Menara is rather unique amongst the genre of stacking games as it is co-op not competitive. It is also rather difficult to get on this side of the pond but it is language independent if you can find a nice german edition.
In Menara players are working together to construct a temple which must be a certain height or taller. On their turn players draw a construction plan card from the easy, medium or hard stack. This card will instruct them to place or move a certain number of columns within the structure. If they succeed all is well, if they fail without causing the structure to collapse then they must now build the temple one floor higher.
The game will end either when the structure collapses or if all construction plans are gone, the bag of columns is empty or the stack of floor tiles runs out.
This game absolutely got a boost in my rankings from its first expansion Rituals and Ruins which added a huge amount of replayability through the addition of four additional modules which can be combined together to make endless combinations of challenges. Now, alongside stacking columns, players might have to manoeuvre their columns along narrow bridges, or place tiny gems onto the floors before they can add new columns. There are missions where you can’t touch the red columns with your fingers or where blue columns cannot be drawn from the bag.

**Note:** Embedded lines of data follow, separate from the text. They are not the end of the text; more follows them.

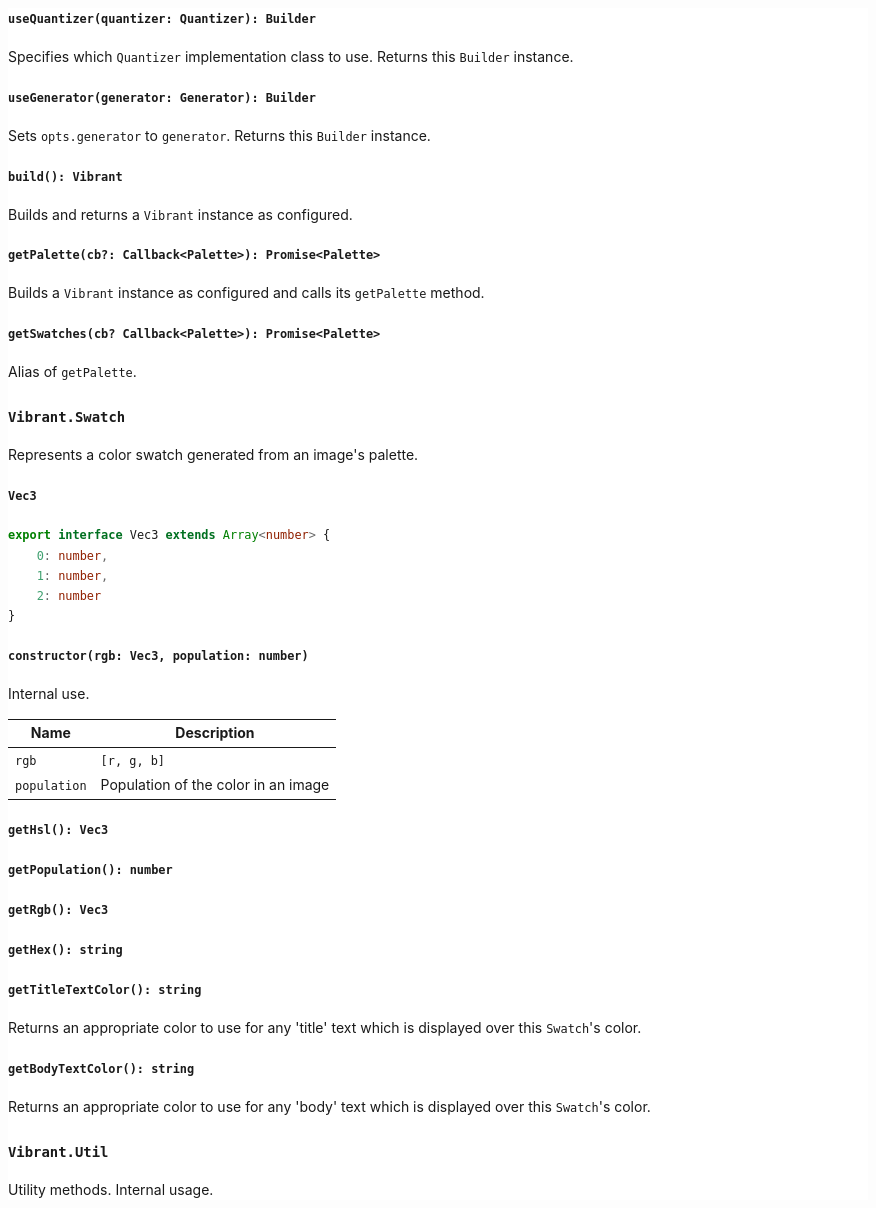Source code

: #### `useQuantizer(quantizer: Quantizer): Builder`
Specifies which `Quantizer` implementation class to use. Returns this `Builder` instance.

#### `useGenerator(generator: Generator): Builder`
Sets `opts.generator` to `generator`. Returns this `Builder` instance.

#### `build(): Vibrant`
Builds and returns a `Vibrant` instance as configured.

#### `getPalette(cb?: Callback<Palette>): Promise<Palette>`
Builds a `Vibrant` instance as configured and calls its `getPalette` method.

#### `getSwatches(cb? Callback<Palette>): Promise<Palette>`
Alias of `getPalette`.

### `Vibrant.Swatch`
Represents a color swatch generated from an image's palette.

#### `Vec3`

```ts
export interface Vec3 extends Array<number> {
    0: number,
    1: number,
    2: number
}
```

#### `constructor(rgb: Vec3, population: number)`
Internal use.

Name         | Description
------------ | -----------------------------------
`rgb`        | `[r, g, b]`
`population` | Population of the color in an image

#### `getHsl(): Vec3`
#### `getPopulation(): number`
#### `getRgb(): Vec3`
#### `getHex(): string`
#### `getTitleTextColor(): string`
Returns an appropriate color to use for any 'title' text which is displayed over this `Swatch`'s color.

#### `getBodyTextColor(): string`
Returns an appropriate color to use for any 'body' text which is displayed over this `Swatch`'s color.

### `Vibrant.Util`
Utility methods. Internal usage.
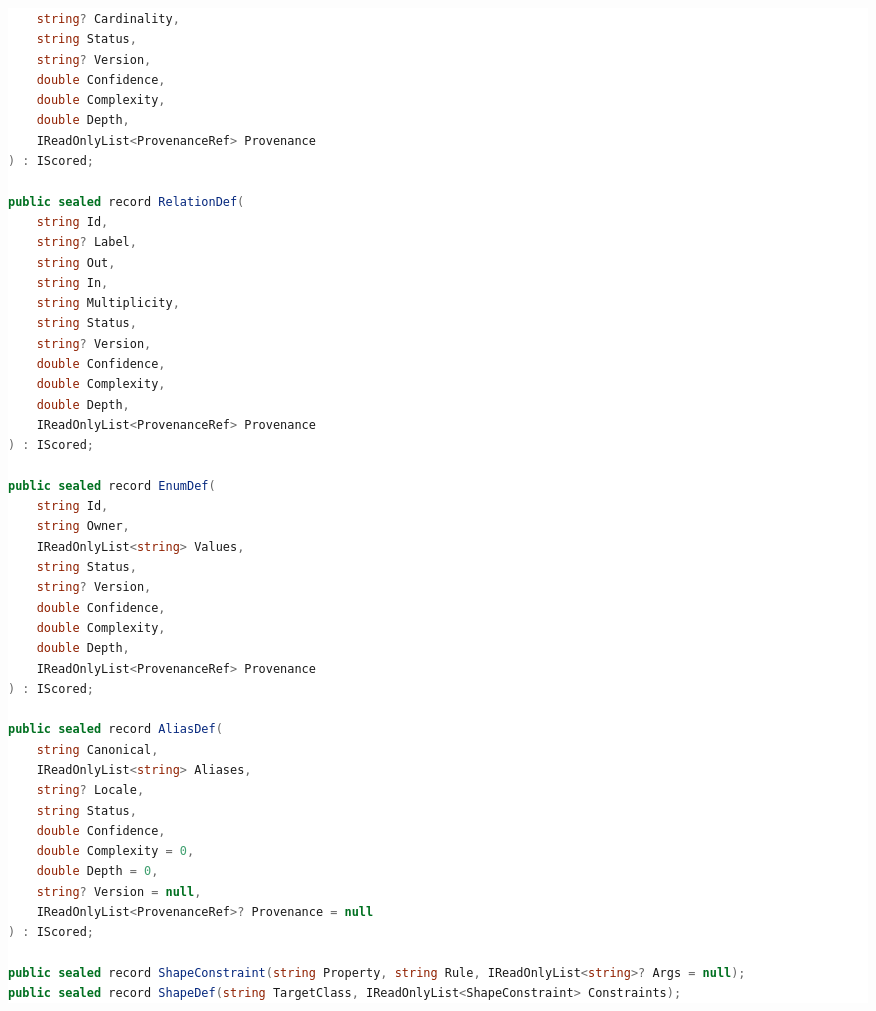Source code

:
 ```csharp
    string? Cardinality,
    string Status,
    string? Version,
    double Confidence,
    double Complexity,
    double Depth,
    IReadOnlyList<ProvenanceRef> Provenance
) : IScored;

public sealed record RelationDef(
    string Id,
    string? Label,
    string Out,
    string In,
    string Multiplicity,
    string Status,
    string? Version,
    double Confidence,
    double Complexity,
    double Depth,
    IReadOnlyList<ProvenanceRef> Provenance
) : IScored;

public sealed record EnumDef(
    string Id,
    string Owner,
    IReadOnlyList<string> Values,
    string Status,
    string? Version,
    double Confidence,
    double Complexity,
    double Depth,
    IReadOnlyList<ProvenanceRef> Provenance
) : IScored;

public sealed record AliasDef(
    string Canonical,
    IReadOnlyList<string> Aliases,
    string? Locale,
    string Status,
    double Confidence,
    double Complexity = 0,
    double Depth = 0,
    string? Version = null,
    IReadOnlyList<ProvenanceRef>? Provenance = null
) : IScored;

public sealed record ShapeConstraint(string Property, string Rule, IReadOnlyList<string>? Args = null);
public sealed record ShapeDef(string TargetClass, IReadOnlyList<ShapeConstraint> Constraints);
```
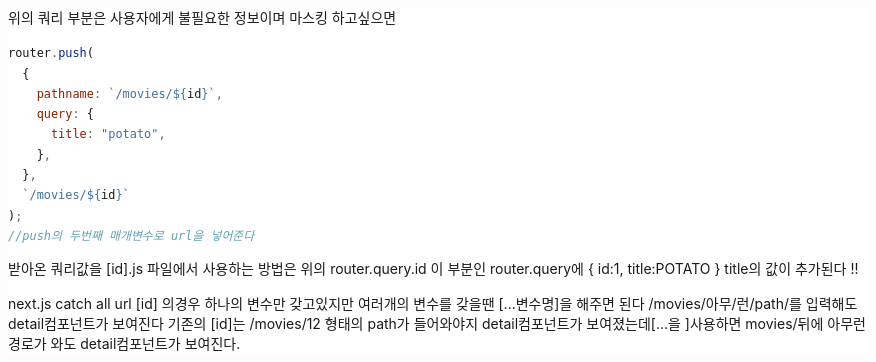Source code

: 위의 쿼리 부분은 사용자에게 불필요한 정보이며
마스킹 하고싶으면

```javascript
router.push(
  {
    pathname: `/movies/${id}`,
    query: {
      title: "potato",
    },
  },
  `/movies/${id}`
);
//push의 두번째 매개변수로 url을 넣어준다
```

받아온 쿼리값을 [id].js 파일에서 사용하는 방법은
위의 router.query.id
이 부분인 router.query에
{
id:1,
title:POTATO
}
title의 값이 추가된다 !!

next.js
catch all url
[id] 의경우 하나의 변수만 갖고있지만
여러개의 변수를 갖을땐 [...변수명]을 해주면 된다
/movies/아무/런/path/를 입력해도 detail컴포넌트가 보여진다
기존의 [id]는
/movies/12
형태의 path가 들어와야지 detail컴포넌트가 보여졌는데[...을 ]사용하면 movies/뒤에 아무런 경로가 와도 detail컴포넌트가 보여진다.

Menara offers a unique challenge that is not only fun, but also beautiful on the table. But with the addition of Rituals and Ruins it becomes a game that is incredibly different every time you play. Plus, with all those round columns, this one is a spectacular disaster when you fail because it goes everywhere!
Honorable Mention - Sentinels of the Multiverse
One of my favourite games, cooperative or otherwise is Sentinels of the Multiverse, but it finds itself relegated to the Honorable Mention category because no one else will play it with me! Sentinels is a cooperative card game where players take on the mantel of a superhero from the Sentinel Comics line. Each hero comes with a unique deck which will dictate your play style. Legacy leads from the front, granting bonuses to his fellow heroes while absorbing damage for them, meanwhile Haka is all about card draw and massive damage and Wraith loves herself some gadgets while Tachyon is super fast.
Every game players choose a villain to fight and an environment to fight in. The base game comes with four of each and one of them is a prehistoric land filled with dinosaurs that eat heroes and villains alike.
Every villain deck also plays differently, Baron Blade will attempt to avoid combat, using his mobile defence platform to stay out of reach, but when he takes enough damage he'll bring the hurt in person. While Grand Warlord Voss is all about swarming the players with an army of aliens.
All this variability makes the games different every time, some heroes are completely useless when matched up against certain villains or environments, while others excel in ways you never knew they could. The turn structure is incredibly simple, play a card, use a power, draw a card, but each hero is itself its own complex puzzle. Some are straight forward, while others might require a thirty minute session of reading reddit forums to figure out.
However, and this is where Sentinels falls down a bit, as much as I love it, Sentinels can be a bit mathy. Late game there can be dozens of cards in play, all interacting with one another, adding damage here, removing damage there and it can all be a bit overwhelming. So overwhelming in fact that the company makes their own app to help you track it all. So while I love the game and would happily play it at the drop of a hat, I can't include it in a coop list because when I do play, I play solo.